Внутри Мишиной головы послышался шорох, похожий на тот, что издает иголка проигрывателя, когда кончается пластинка. Потом раздались звукосочетания, смысл которых невозможно было понять, но строй их быстро менялся, как если бы говоривший то и дело переходил с одного языка на другой, и наконец прозвучали слова на родном Митином языке:
— Второй этап исследований на Земле вынужденно прекращен досрочно. Землянину возвращено его сознание, довести ход исследований до конца не представлялось возможным.

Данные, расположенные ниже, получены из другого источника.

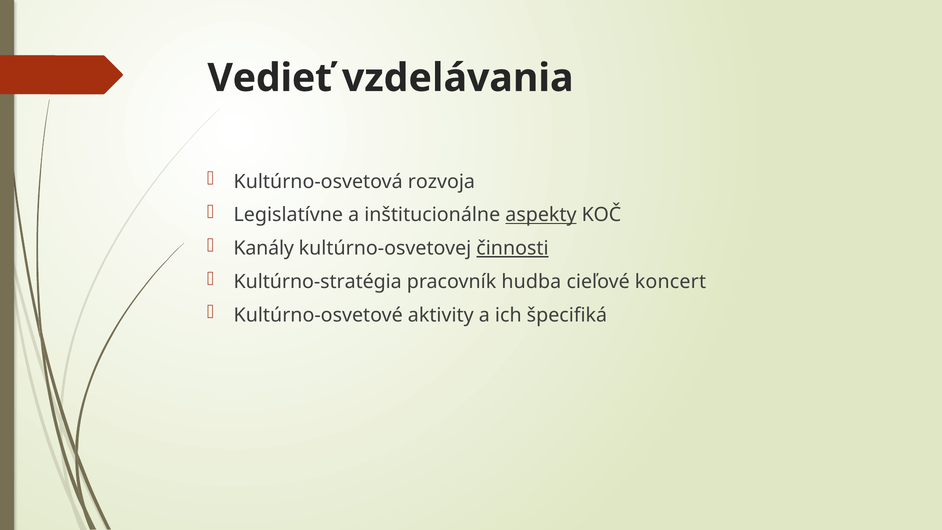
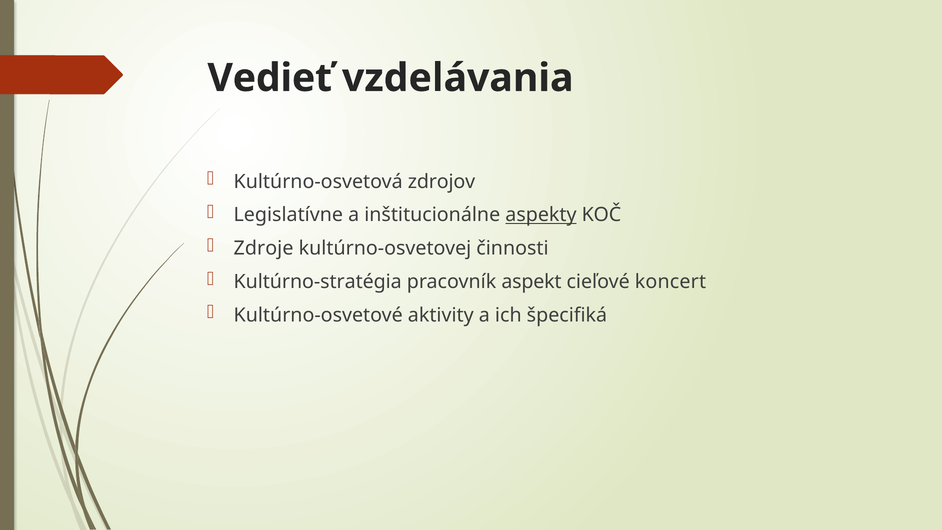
rozvoja: rozvoja -> zdrojov
Kanály: Kanály -> Zdroje
činnosti underline: present -> none
hudba: hudba -> aspekt
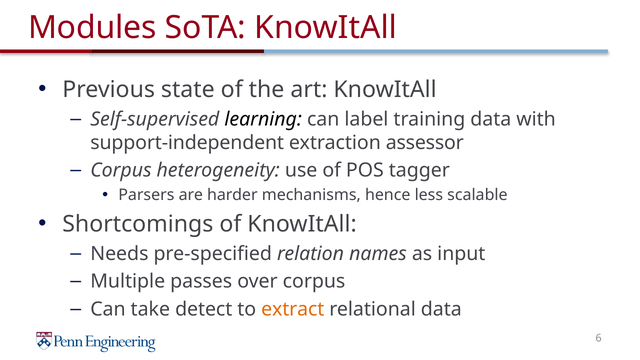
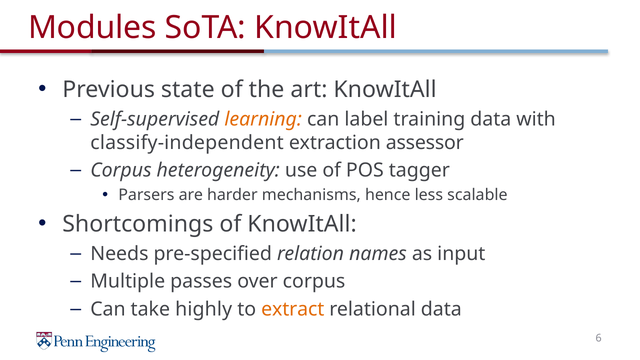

Миша Стерженьков облизнул пересохшие губы. Неожиданно для себя самого он вдруг услышал свой голос, задающий аппарату шерристян робкий вопрос о том, не он ли, Миша, виной тому, что ход исследований оказался прерванным. Вопрос прозвучал нелепо, Миша почувствовал, что отчаянно, неописуемо краснеет. Изо всех сил желая сказать что-нибудь еще, чтобы сгладить впечатление, он выдавил из себя фразу, которая прозвучала еще нелепее:
— Вы простите, если что оказалось не так… я… мне… Мне вам очень хотелось помочь… Первый Контакт… Вы и сами должны это понять… понять, что я… Разве я стал бы… специально…
Воцарившееся молчание было гнетущим. Миша чувствовал, как краска заливает все его лицо и густеет до совершенно невообразимой степени. Еще он ощущал на себе постоянный взгляд, которым откуда-то из своих глубин смотрел на него аппарат, построенный шерристянами. Взгляд, кажется, был укоризненным и чуть ли не печальным. Исследования шерристянам пришлось прекратить досрочно, и что-то упорно подсказывало Мише: случилось это по его вине. В смятении Миша подумал о том, что так же, скажем, он мог бы смотреть и сам на какую-нибудь неожиданную помеху, помешавшую, например, поставить рекорд в пяти метрах от финишной ленты.